● **WHAT THE TASK ASKS**: The line holding "right wrist: (423, 322)" is the last one to output; start at the first line of the data, keep every line in between exactly, and leave out pictures.

──────────────────────────────

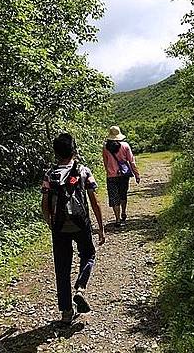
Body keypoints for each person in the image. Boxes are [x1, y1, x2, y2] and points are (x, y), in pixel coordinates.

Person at [41, 133, 105, 325]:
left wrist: (50, 222)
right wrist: (101, 228)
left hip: (59, 225)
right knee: (89, 254)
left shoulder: (49, 174)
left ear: (56, 153)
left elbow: (45, 203)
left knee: (62, 268)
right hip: (80, 222)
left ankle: (66, 313)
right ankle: (80, 288)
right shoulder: (83, 171)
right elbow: (94, 202)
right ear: (74, 150)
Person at [102, 126, 140, 227]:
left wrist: (109, 172)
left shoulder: (105, 147)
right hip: (123, 175)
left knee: (114, 197)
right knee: (123, 194)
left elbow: (105, 163)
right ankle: (123, 212)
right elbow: (131, 161)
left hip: (111, 176)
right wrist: (136, 174)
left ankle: (117, 219)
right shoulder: (125, 146)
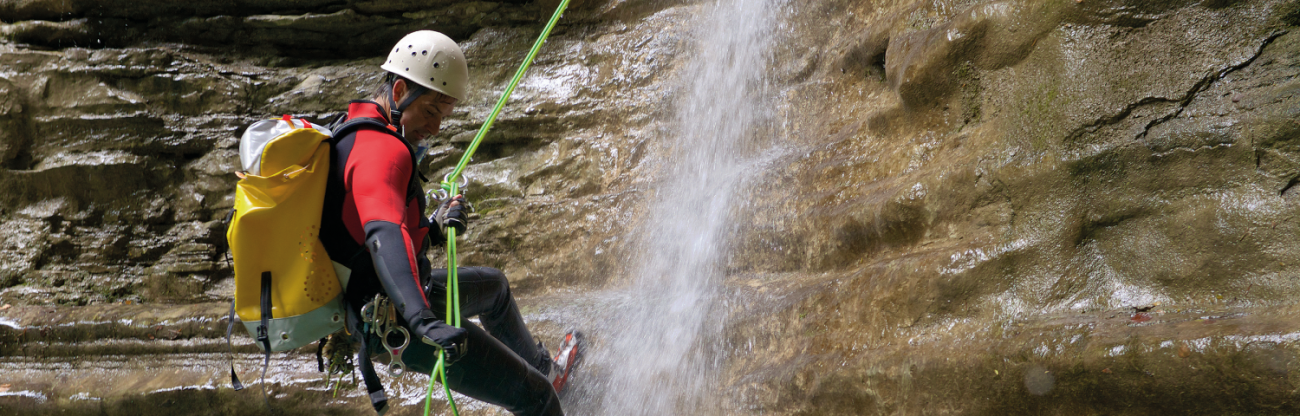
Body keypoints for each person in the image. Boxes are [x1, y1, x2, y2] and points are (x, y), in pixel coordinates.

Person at [317, 30, 579, 416]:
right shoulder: (383, 150)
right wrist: (423, 322)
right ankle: (545, 387)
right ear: (401, 89)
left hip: (389, 295)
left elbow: (362, 225)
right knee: (537, 400)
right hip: (393, 318)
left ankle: (546, 370)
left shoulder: (357, 128)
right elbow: (382, 233)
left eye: (443, 116)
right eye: (430, 112)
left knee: (495, 289)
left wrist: (434, 229)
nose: (436, 128)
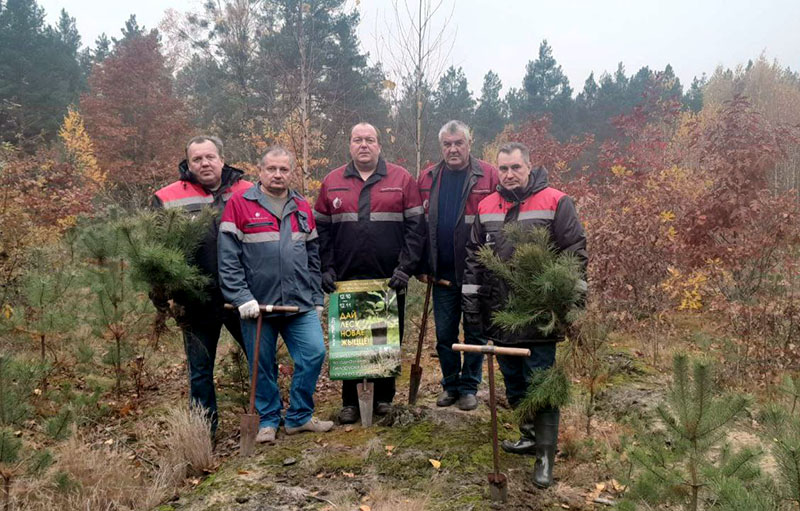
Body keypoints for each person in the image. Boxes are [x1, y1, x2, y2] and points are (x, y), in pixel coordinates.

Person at [462, 142, 587, 488]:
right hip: (500, 314)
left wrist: (571, 302)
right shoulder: (487, 206)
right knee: (514, 382)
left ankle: (546, 455)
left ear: (529, 167)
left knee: (541, 384)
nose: (509, 175)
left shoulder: (556, 202)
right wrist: (471, 305)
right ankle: (529, 434)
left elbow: (575, 251)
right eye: (503, 169)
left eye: (516, 167)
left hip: (539, 315)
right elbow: (474, 258)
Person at [218, 146, 332, 444]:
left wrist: (316, 297)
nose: (278, 174)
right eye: (272, 169)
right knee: (261, 363)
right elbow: (228, 258)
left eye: (284, 169)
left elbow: (313, 255)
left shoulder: (301, 205)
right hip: (257, 305)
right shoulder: (239, 204)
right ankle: (268, 419)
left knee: (314, 353)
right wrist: (241, 297)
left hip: (299, 303)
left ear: (291, 172)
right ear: (260, 170)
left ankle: (298, 417)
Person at [314, 122, 426, 424]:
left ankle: (384, 398)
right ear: (350, 145)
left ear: (379, 145)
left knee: (384, 338)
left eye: (370, 140)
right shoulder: (332, 181)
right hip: (346, 281)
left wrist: (406, 267)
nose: (364, 145)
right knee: (350, 338)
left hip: (388, 280)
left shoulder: (401, 179)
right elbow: (320, 232)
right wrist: (326, 268)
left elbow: (416, 230)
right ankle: (350, 400)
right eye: (357, 140)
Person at [152, 135, 252, 438]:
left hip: (242, 297)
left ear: (222, 159)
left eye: (210, 157)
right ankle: (204, 433)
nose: (204, 163)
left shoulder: (249, 191)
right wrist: (162, 296)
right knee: (200, 372)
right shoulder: (167, 197)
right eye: (197, 159)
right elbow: (157, 252)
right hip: (195, 300)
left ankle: (269, 418)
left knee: (260, 360)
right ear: (188, 163)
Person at [417, 120, 499, 411]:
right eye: (447, 144)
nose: (453, 149)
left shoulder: (489, 176)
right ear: (441, 147)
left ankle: (469, 387)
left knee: (475, 332)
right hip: (442, 274)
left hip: (477, 273)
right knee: (444, 335)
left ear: (469, 143)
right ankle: (450, 385)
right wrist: (421, 264)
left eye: (458, 143)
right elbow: (420, 227)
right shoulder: (428, 178)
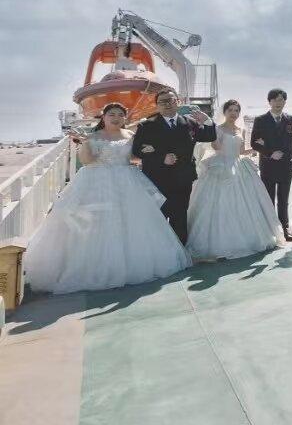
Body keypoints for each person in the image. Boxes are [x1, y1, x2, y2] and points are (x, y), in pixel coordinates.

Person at [25, 103, 193, 294]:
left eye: (120, 115)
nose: (116, 118)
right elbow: (87, 161)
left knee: (130, 222)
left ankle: (130, 264)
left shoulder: (131, 135)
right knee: (95, 223)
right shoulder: (93, 136)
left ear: (125, 118)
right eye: (111, 114)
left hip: (127, 182)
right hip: (96, 182)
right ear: (103, 117)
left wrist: (150, 152)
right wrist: (85, 142)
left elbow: (135, 157)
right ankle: (95, 266)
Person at [187, 99, 284, 260]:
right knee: (220, 202)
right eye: (230, 110)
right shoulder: (218, 128)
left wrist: (258, 146)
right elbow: (216, 147)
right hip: (221, 166)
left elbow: (241, 151)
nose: (233, 113)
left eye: (236, 110)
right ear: (224, 112)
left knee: (246, 202)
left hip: (238, 166)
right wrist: (211, 129)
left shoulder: (241, 130)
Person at [132, 88, 217, 244]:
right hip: (157, 180)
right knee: (158, 218)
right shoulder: (146, 125)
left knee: (180, 217)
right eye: (162, 102)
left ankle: (181, 252)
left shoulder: (190, 123)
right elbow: (137, 150)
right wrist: (161, 158)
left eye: (171, 100)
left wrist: (207, 121)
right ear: (157, 105)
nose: (167, 104)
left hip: (183, 179)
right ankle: (160, 250)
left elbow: (209, 136)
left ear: (178, 102)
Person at [249, 88, 292, 241]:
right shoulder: (260, 120)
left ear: (285, 102)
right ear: (269, 102)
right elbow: (254, 143)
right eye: (275, 100)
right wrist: (270, 153)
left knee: (284, 199)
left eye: (281, 100)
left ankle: (285, 229)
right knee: (269, 199)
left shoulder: (289, 119)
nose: (278, 102)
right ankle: (271, 231)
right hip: (268, 165)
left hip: (286, 164)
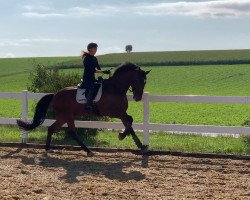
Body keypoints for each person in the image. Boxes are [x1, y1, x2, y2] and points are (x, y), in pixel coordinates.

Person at [80, 42, 110, 111]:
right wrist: (103, 71)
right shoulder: (86, 59)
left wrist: (106, 71)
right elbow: (93, 70)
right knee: (91, 89)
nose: (96, 50)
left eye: (96, 49)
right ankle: (88, 105)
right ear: (90, 49)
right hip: (87, 79)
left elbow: (98, 68)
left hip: (92, 78)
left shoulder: (94, 58)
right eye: (94, 49)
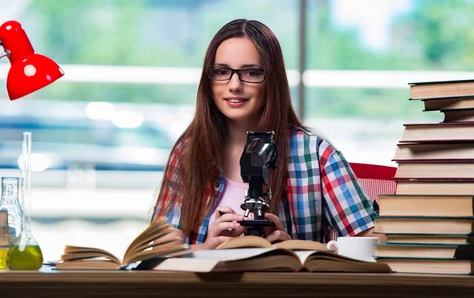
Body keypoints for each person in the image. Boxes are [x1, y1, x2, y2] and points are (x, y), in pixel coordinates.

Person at [152, 18, 377, 250]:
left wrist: (297, 251)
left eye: (251, 72)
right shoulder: (189, 152)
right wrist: (207, 249)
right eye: (221, 71)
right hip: (209, 287)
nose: (234, 85)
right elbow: (160, 252)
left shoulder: (316, 155)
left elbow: (374, 245)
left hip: (287, 286)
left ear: (272, 79)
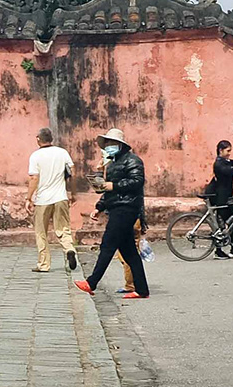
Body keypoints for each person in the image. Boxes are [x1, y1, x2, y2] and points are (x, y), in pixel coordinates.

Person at [75, 127, 149, 300]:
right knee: (129, 252)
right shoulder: (113, 163)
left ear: (120, 145)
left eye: (111, 143)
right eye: (106, 143)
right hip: (116, 206)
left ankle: (91, 282)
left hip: (127, 208)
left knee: (108, 245)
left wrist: (113, 186)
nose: (108, 146)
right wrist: (99, 207)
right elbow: (107, 190)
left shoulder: (133, 160)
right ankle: (142, 289)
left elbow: (137, 181)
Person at [27, 127, 77, 273]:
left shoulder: (35, 156)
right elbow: (71, 172)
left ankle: (44, 264)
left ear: (38, 139)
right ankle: (69, 249)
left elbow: (33, 178)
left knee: (41, 231)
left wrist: (28, 197)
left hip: (43, 199)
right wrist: (72, 193)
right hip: (60, 197)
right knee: (63, 228)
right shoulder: (62, 153)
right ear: (51, 139)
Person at [207, 140, 233, 259]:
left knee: (232, 222)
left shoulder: (227, 161)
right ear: (221, 150)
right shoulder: (219, 164)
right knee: (221, 223)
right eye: (228, 150)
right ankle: (218, 251)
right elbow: (230, 172)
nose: (229, 153)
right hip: (221, 196)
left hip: (228, 195)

──────────────────────────────

● **ANSWER TO THE PROBLEM**:
Body keypoints for each person in the image. Boxes are [x1, y1, x2, y2] and points are (x, y), in pixel coordinates.

Person at [41, 133, 105, 325]:
left wrist: (50, 222)
right wrist: (101, 228)
left hip: (59, 225)
right knee: (89, 254)
left shoulder: (49, 174)
left ear: (56, 153)
left elbow: (45, 203)
left knee: (62, 268)
right hip: (80, 222)
left ankle: (66, 313)
right ankle: (80, 288)
right shoulder: (83, 171)
right elbow: (94, 202)
right ear: (74, 150)
Person at [102, 126, 140, 227]:
left wrist: (109, 172)
left shoulder: (105, 147)
right hip: (123, 175)
left knee: (114, 197)
right knee: (123, 194)
left elbow: (105, 163)
right ankle: (123, 212)
right elbow: (131, 161)
left hip: (111, 176)
right wrist: (136, 174)
left ankle: (117, 219)
right shoulder: (125, 146)
Body keypoints for each person in the image. Boxes are [x1, y1, x2, y2] and points are (x, y), in pixel coordinates.

Person at [317, 30, 579, 416]:
right shoulder: (383, 150)
right wrist: (423, 322)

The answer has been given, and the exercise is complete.